You will complete 3 standards over the course. The teaching and learning process is guided by NZ curriculum level 6.
Subject Reference Visual Arts 1.2 [AS91913] v4
Title Produce resolved artwork appropriate to established art-making conventions
Level 1
Credits 5
Assessment Internal
Subject Reference Visual Arts 1.3 [AS91914] v4
Title Explore Visual Arts processes and conventions to inform your own art-making
Level 1
Credits 5
Assessment External
Subject Reference Visual Arts 1.4 [AS91915] v3
Title Create a sustained body of related artworks in response to an art-making proposition
Level 1
Credits 5
Assessment External
1.2 INTERNAL
1.3 EXTERNAL
1.4 EXTERNAL [FOLIO]
The New Zealand Curriculum specifies four strands of achievement objectives for visual arts: The four Visual Arts strands underpin the approach of generating and refining artistic ideas through cycles of action and reflection:
Understanding the Arts in Context
Developing Practical Knowledge in the Arts
Developing Ideas in the Arts
Communicating and Interpreting in the Arts.

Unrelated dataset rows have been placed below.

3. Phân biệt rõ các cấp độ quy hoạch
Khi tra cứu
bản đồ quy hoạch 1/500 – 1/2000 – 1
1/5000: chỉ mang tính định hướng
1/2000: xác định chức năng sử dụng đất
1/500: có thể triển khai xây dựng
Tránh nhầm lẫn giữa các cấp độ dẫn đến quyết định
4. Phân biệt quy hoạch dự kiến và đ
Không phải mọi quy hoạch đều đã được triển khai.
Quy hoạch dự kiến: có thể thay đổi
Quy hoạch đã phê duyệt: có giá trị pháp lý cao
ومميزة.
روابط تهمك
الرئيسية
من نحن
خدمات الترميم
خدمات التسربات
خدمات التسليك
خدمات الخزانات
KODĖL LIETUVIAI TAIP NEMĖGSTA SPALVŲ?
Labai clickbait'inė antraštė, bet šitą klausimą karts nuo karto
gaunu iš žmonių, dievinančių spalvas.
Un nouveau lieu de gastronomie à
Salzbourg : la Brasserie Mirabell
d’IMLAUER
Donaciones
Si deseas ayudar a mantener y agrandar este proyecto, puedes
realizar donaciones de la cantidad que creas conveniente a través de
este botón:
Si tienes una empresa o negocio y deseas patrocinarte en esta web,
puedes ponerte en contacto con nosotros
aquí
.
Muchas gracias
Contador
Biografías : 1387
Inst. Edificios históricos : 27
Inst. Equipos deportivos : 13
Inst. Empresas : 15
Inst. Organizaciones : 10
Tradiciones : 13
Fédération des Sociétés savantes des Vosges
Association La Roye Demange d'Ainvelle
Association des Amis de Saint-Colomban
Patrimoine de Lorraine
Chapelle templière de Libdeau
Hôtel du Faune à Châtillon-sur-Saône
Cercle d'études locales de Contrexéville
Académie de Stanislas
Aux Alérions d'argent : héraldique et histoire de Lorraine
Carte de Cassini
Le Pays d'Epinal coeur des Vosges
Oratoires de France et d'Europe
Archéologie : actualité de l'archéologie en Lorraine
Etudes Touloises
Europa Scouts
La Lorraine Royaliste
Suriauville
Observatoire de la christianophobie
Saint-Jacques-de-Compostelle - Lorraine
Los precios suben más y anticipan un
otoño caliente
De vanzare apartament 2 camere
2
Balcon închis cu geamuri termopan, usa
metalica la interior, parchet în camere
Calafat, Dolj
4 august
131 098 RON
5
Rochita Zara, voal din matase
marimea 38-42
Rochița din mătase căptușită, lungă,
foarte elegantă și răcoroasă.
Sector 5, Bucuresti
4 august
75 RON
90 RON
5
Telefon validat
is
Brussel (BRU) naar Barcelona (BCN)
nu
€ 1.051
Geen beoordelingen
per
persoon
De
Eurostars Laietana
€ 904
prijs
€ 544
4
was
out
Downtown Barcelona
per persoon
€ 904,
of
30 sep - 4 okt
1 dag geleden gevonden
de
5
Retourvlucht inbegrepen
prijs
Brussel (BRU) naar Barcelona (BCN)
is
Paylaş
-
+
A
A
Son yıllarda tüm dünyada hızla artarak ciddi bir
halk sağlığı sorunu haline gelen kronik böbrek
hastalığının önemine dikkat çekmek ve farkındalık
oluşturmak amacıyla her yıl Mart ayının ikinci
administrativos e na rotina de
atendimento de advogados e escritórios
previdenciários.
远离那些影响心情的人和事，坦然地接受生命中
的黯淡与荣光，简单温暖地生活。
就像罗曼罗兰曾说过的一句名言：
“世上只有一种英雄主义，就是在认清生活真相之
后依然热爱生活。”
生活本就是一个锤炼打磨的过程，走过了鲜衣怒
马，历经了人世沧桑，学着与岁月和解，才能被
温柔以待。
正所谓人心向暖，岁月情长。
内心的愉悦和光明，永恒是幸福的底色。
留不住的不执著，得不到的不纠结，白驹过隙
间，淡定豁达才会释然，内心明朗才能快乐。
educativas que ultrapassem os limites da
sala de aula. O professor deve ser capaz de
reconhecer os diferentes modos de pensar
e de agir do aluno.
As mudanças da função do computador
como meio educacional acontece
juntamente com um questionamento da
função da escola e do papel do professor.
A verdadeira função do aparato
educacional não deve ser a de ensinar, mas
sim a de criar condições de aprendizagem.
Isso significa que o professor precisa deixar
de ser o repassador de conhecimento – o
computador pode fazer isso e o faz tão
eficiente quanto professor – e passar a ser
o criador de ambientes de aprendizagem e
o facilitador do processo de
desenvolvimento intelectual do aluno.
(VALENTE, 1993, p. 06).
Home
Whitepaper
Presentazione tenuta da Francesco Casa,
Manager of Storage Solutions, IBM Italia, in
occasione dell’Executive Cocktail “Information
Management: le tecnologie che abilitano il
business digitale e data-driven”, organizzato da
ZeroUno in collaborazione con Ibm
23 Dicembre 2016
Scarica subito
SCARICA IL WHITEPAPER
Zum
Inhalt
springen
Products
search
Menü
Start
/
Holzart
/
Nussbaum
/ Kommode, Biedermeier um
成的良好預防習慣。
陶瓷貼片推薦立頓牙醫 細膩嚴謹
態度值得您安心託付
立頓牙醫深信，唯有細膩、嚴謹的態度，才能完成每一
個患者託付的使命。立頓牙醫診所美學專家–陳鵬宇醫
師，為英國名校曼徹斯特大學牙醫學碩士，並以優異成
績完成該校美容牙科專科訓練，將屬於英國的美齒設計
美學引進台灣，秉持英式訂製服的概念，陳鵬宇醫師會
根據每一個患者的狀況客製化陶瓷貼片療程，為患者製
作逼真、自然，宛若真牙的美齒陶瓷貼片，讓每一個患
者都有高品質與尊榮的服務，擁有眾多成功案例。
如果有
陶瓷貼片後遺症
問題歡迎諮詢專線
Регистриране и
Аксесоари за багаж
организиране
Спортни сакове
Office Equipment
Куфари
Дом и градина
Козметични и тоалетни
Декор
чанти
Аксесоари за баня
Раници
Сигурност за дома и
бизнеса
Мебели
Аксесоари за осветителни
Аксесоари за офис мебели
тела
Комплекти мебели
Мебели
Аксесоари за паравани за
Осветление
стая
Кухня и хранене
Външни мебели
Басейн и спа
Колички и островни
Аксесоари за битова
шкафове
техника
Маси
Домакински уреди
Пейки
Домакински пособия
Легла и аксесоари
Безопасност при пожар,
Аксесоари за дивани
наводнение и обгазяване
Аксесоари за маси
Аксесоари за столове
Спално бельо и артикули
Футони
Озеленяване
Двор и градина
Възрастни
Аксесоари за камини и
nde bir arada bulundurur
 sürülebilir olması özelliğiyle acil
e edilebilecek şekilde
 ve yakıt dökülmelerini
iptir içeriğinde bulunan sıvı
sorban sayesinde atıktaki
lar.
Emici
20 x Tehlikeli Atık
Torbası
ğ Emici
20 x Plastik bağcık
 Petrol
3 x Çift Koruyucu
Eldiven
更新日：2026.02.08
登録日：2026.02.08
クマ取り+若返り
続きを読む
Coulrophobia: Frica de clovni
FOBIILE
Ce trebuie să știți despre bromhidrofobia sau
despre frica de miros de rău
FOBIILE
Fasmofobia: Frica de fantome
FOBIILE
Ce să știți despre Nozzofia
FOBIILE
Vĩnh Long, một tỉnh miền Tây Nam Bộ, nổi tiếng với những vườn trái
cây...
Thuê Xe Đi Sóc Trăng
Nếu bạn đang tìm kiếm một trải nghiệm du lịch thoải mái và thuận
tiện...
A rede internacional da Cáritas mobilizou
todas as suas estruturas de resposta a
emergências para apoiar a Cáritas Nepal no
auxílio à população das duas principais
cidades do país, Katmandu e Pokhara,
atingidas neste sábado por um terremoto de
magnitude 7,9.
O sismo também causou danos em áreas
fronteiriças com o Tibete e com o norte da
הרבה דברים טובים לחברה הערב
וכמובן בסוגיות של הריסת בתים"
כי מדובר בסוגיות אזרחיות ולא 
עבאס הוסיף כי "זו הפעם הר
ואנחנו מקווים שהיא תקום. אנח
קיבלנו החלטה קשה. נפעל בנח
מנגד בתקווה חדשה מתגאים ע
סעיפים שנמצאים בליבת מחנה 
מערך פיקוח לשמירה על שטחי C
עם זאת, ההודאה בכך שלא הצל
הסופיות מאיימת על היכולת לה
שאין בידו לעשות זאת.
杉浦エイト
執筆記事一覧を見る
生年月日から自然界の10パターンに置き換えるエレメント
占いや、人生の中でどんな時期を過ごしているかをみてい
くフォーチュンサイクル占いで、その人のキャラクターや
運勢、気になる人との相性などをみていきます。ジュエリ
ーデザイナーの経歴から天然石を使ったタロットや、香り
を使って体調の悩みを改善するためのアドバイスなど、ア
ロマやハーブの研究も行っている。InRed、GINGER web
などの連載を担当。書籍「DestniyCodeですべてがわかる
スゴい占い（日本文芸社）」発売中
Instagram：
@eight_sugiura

These strands are not separate areas of learning, but four key skill areas that are intrinsically connected. For instance, in order to communicate and interpret effectively in Visual Arts, it is necessary to understand the visual arts in context.
Students will:
investigate and analyse the relationship between the production of art works and the contexts in which they were made, viewed, and valued
consider and reflect on contexts underlying their own and others' work.
Identifies particular examples within art works that show the impact of a time, place, or culture on how and why they were made.
Describes how personal, social, historical, and technological factors influenced or informed elements of the art work, such as how they were made, perceived, and appreciated by the audiences and critics.
Discusses the way in which meaning is made from an art work.
Identifies influencing factors on their own work and how these shaped decisions about the production and presentation of the work.
Students will:
apply knowledge of a range of conventions from established practice, using appropriate processes and procedures.
Makes art works that use conventions learned from the study of established practice.
Makes art works that use formal elements (line, shape, space, colour, tone, point, texture, form, mass) and principles (balance, harmony, rhythm, tension, contrast, and so on) in a way that is consistent with established practice.
Uses a variety of media to produce a range of visual effects.
Students will:
generate, develop, and clarify ideas, showing some understanding of established practice
sequence and link ideas systematically as they solve problems in a body of work, using observation and invention with an appropriate selection of materials.
Students develop ideas through research, observation, imagination, and action.
They discover ideas from a variety of sources in their inner and outer worlds.
They challenge, extend, and organise them visually in ways that connect with their local and global audiences.
They develop ideas in response to further research, experiences, feelings, self-critique, and critique from others.
Students use selected methods to explore and develop thematic and pictorial ideas in their practice.
They express these ideas through using a range of materials and approaches.
They reflect on, test, clarify, and regenerate ideas as they solve problems, individually and collaboratively, through making objects and images.
Students will:
identify and analyse processes and procedures from established practice that influence ways of communicating meaning
investigate, analyse, and evaluate ideas and interpret artists’ intentions in art works.
Examines art works from established practice to identify how particular processes and procedures influence the meaning made from them (for example, what, in the size and colours of Anne Noble’s Ruby’s Room photographs, makes them seem strange or unnerving).
Identifies particular elements of art works from established practice that communicate certain ideas or emotions (for example: What ideas are communicated through the processes and materials used in Ralph Hotere’s Black Phoenix installation [1984–1988])?
Compares the difference between seeing an image of an art work in a book or on the Internet and seeing the art work in the ‘real’. Discuss what makes these experiences of the art work different in these contexts.
Interprets the ideas artists intend to communicate through their art works (for example, What ideas is Joanna Braithwaite communicating through her Wild Things series of paintings?).
Interprets the meanings that art works communicate, and discusses how these are similar to or different from the intentions attributed to them in artists’ statements or reviewers’ interpretations.